What you will need in advance

• Wooden cutting/serving board
• Clean, microfibre towel (or a soft alternative. Paper towels are okay)
• Vegetable oil, or other food-grade oil
• Half a lemon (optional – for cleaning funky smells)
• Course salt (optional – for cleaning funky smells)


Clean your board daily by using gentle dish soap, and a cloth.

1. Prepare the board: Firstly, using a gentle dish soap, clean the wood by using a lukewarm damp cloth, be sure to clean both sides so that you avoid warping. Secondly, to remove any strange smells (like garlic) start by scrubbing half a lemon into the board, followed by a generous sprinkle of salt. Redo the scrub again with lemon (tip: add droplets of water if lemon isn’t juicy enough). Lastly, give it a scrape down, another gentle wash and set it on its side to dry overnight.
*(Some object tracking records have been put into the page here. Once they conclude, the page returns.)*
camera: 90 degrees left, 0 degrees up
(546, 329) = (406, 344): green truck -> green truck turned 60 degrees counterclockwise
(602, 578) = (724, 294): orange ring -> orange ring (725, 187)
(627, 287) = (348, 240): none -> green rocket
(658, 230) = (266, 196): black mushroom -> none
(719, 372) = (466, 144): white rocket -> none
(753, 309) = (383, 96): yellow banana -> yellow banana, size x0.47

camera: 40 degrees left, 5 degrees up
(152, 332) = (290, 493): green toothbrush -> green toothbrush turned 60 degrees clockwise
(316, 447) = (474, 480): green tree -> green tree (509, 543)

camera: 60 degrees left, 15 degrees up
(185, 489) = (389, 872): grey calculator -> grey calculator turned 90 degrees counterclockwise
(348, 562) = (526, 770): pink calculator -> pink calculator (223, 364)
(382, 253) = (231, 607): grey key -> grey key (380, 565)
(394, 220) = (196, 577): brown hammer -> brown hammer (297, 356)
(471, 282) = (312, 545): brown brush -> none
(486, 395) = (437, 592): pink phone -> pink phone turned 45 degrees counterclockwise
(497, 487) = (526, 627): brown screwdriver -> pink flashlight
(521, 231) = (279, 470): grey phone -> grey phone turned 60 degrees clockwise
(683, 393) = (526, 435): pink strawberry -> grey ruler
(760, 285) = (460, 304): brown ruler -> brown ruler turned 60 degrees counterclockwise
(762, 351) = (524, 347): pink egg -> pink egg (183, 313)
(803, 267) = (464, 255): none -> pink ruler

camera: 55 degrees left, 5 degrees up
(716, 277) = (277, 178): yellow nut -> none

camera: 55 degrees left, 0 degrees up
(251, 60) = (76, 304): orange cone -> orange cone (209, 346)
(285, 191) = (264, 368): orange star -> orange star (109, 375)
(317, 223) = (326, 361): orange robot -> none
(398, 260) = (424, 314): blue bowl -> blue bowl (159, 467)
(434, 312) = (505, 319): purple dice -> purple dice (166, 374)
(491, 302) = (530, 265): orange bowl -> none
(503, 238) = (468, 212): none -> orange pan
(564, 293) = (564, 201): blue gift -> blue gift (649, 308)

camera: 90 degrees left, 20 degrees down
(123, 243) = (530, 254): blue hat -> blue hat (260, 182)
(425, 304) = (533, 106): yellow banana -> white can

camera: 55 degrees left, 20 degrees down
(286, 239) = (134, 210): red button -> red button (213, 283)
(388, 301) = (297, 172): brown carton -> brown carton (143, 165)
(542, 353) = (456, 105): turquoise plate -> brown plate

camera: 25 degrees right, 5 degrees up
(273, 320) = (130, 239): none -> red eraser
2. Apply the oil: Using a clean microfibre towel, apply the oil in an even layer over the wood, massaging it gently in and applying to all sides.

3. Give it time to soak in:Leave the oil to soak in, overnight if possible, or for at least a few hours so that it can penetrate the wood and rehydrate it.

4. Remove the excess: Use another dry, clean cloth or paper towel, and buff off any remaining oil so that the board does not feel damp or sticky.

Helpful tips

• Avoid direct exposure to heat or sunlight
• Hand wash with mild detergent (avoid the dishwasher)
• Do not immerse in water
• Dry on its side
• Periodically grease with a small amount of vegetable or olive oil, rubbing gently with a soft cloth.

When it’s time to replace your trusty board

There comes a time when scrubbing and sanitising won’t be enough. This usually happens when your board has accumulated a lot of deep grooves from repeated use, therefore trapping more moisture as a place for bacteria to proliferate.

“The more grooves it has, and the bigger they are, the more area is available for trapping moisture and giving bacteria a place to proliferate,” Chapman says.